En paralelo, el mandatario reivindicó avances en sus primeros meses de gestión, como el “ordenamiento de la economía” y la reactivación de la agenda internacional, aunque dejó claro que el siguiente paso dependerá de la articulación con gobiernos subnacionales y el Legislativo.
En ese marco, su propuesta de “Agenda 50/50” —que plantea redistribuir el presupuesto nacional entre el nivel central y las regiones— aparece como el eje político de la nueva etapa. Más que un reparto de recursos, el Gobierno la presenta como una profundización de las autonomías, con mayor capacidad de decisión para los territorios en áreas como educación, salud y desarrollo económico.
Reformas estructurales en carpeta
El paquete de reformas que impulsa el Ejecutivo no es menor. Incluye desde una reforma tributaria bajo la consigna de “capitalismo para todos”, hasta la reconfiguración del aparato estatal mediante el congelamiento de empresas públicas deficitarias y la digitalización de procesos.
A ello se suman leyes estratégicas para sectores clave como hidrocarburos —especialmente sensibles para regiones como Tarija—, minería y recursos evaporíticos, en un contexto en el que el propio presidente reconoció la pérdida de mercados como el argentino y la necesidad de reactivar la producción energética.
Un escenario político fragmentado
Sin embargo, la implementación de esta agenda enfrenta un contexto complejo.

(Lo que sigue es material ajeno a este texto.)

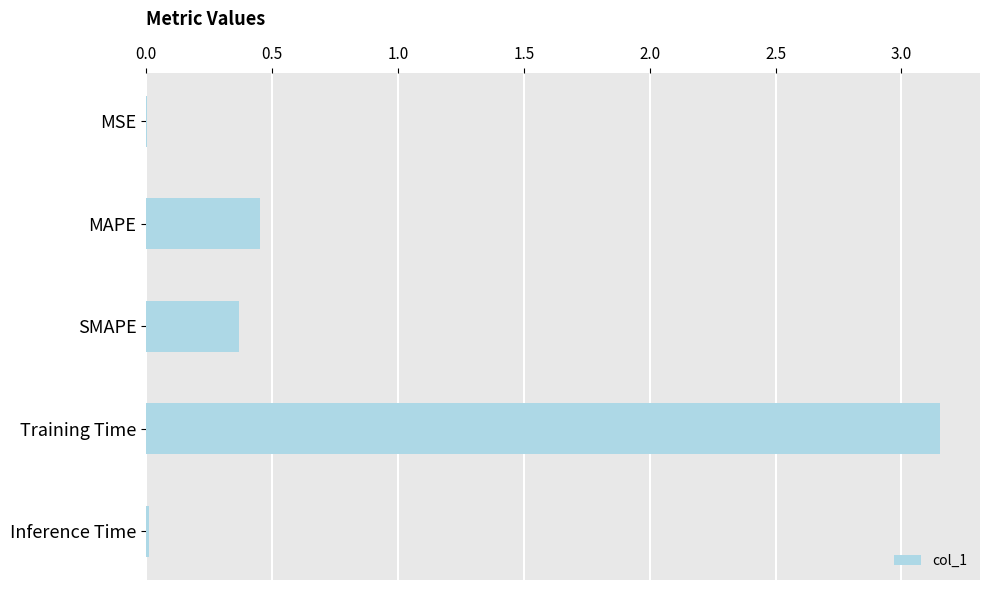

What is the sum of all values?

4.0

El exsenador y analista Carlos Börth advierte que el mapa político que emergerá tras las subnacionales estará marcado por la dispersión.
La implosión del MAS —que en el pasado concentraba el poder territorial— ha dado lugar a múltiples frentes políticos, lo que anticipa asambleas legislativas departamentales y concejos municipales fragmentados, con mayorías débiles o inexistentes.
Esta lectura es compartida por el analista Marcelo Arequipa, quien proyecta un escenario “muy complicado de gobernabilidad” para el Ejecutivo. Según su análisis, el Gobierno enfrentará al menos tres frentes de presión:
- La falta de mayoría propia en la Asamblea Legislativa.
- La posible coexistencia con autoridades subnacionales opositoras.
- La presión social, particularmente desde la Central Obrera Boliviana (COB), que ya anticipó movilizaciones.
Para Arequipa, la clave estará en la capacidad de gestión política del Gobierno: construir alianzas legislativas —incluso con actores como Samuel Doria Medina— y establecer rápidamente mecanismos de coordinación con las nuevas autoridades territoriales.
Entre la incertidumbre y la oportunidad
A diferencia de los diagnósticos más críticos, el politólogo Carlos Cordero ofrece una mirada más optimista. Considera que Paz optó por no intervenir directamente en las subnacionales, lo que permitió que el “juego democrático” se desarrolle con mayor autonomía.
En su criterio, los resultados de estas elecciones no solo reconfigurarán el poder territorial, sino que abrirán el debate sobre temas estructurales como el pacto fiscal y la redistribución de recursos bajo el esquema del 50/50.